# Define Your Social Listening Goal

> Clarify what you want to listen to, why it matters, and how Kommon Poll should structure your data.

> Clarify what you want to listen to, why it matters, and how Kommon Poll should structure your data.

A **Listening Project** is the core building block of Kommon Poll.

Each project defines:

- What you want to listen to (brand, campaign, competitor, topic).
- Where you want to listen (platforms, tracking links, regions).
- How the data is grouped (filters, tags, dashboards, reports).

This page walks you through defining your goal so that later steps—keywords, quick searches, and project setup—produce clean, meaningful data.

## 2.1 Define Your Social Listening Goal

Before creating anything in Kommon Poll, take a moment to clarify your intention. A clear goal will:

- Make it easier to design your keywords.
- Reduce noise and irrelevant mentions.
- Help you interpret the dashboard correctly.

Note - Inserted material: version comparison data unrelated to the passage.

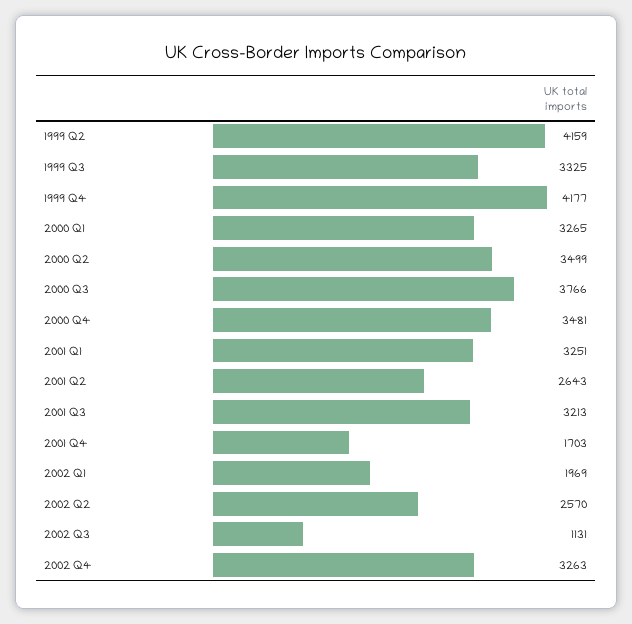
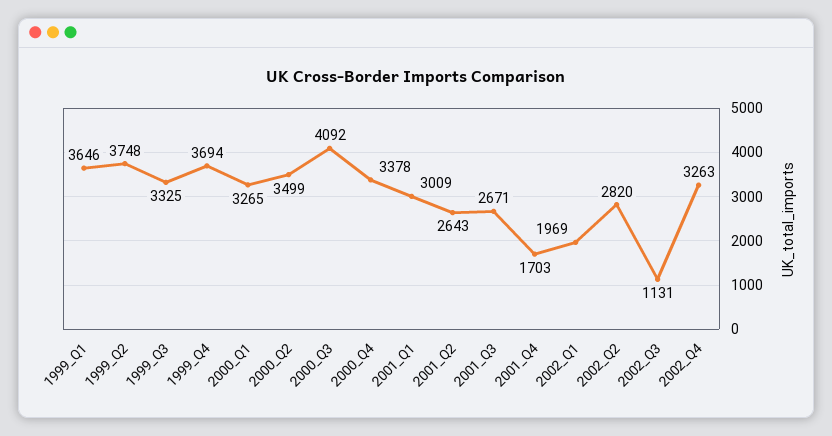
  {
-   "1999 Q2": 4159,
+   "1999 Q2": 3748,
    "1999 Q3": 3325,
-   "1999 Q4": 4177,
+   "1999 Q4": 3694,
    "2000 Q1": 3265,
    "2000 Q2": 3499,
-   "2000 Q3": 3766,
+   "2000 Q3": 4092,
-   "2000 Q4": 3481,
+   "2000 Q4": 3378,
-   "2001 Q1": 3251,
+   "2001 Q1": 3009,
    "2001 Q2": 2643,
-   "2001 Q3": 3213,
+   "2001 Q3": 2671,
    "2001 Q4": 1703,
    "2002 Q1": 1969,
-   "2002 Q2": 2570,
+   "2002 Q2": 2820,
    "2002 Q3": 1131,
-   "2002 Q4": 3263
+   "2002 Q4": 3263,
+   "1999_Q1": 3646
  }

Here are the most common goal types.

### Brand Monitoring

Use this when you want to track everything people are saying about your brand.

Typical questions:

- How often is my brand mentioned?
- Are people speaking positively or negatively about us?
- What topics or issues keep coming up?
- Who are the most influential people talking about us?

Examples:

- Track “Kommon Poll”, “KommonPoll”, “kommonpoll.com”, plus any local language variants.
- Include official product names, nicknames, and common misspellings.

### Campaign Tracking

Use this for specific campaigns, events, or product launches.

Typical questions:

- How much buzz is this campaign generating?
- Are the reactions mostly positive or negative?
- Which creatives, slogans, or hashtags are performing best?
- Which channels drive the most impact?

Examples:

- Track campaign hashtags, slogans, influencer handles, and campaign-specific URLs.

### Competitor Analysis

Use this to monitor competitor brands or the broader category.

Typical questions:

- How does our share of voice compare to competitors?
- Where are competitors getting praised or criticised?
- What product attributes or features are people talking about most?
- Where are the gaps or opportunities in the market?

Examples:

- Track competitor brand names and product names, including short forms and common misspellings.

### Other Goal Types

Depending on your organisation, you may also have:

- **Crisis / Reputation Monitoring** – dedicated to risk terms or sensitive topics.
- **Market / Topic Research** – focused on generic topics like “EV charging” or “interest rates”.

> Tip: If you’re trying to listen to very different topics, it’s usually better to create separate projects rather than one giant one. This keeps dashboards cleaner and easier to interpret.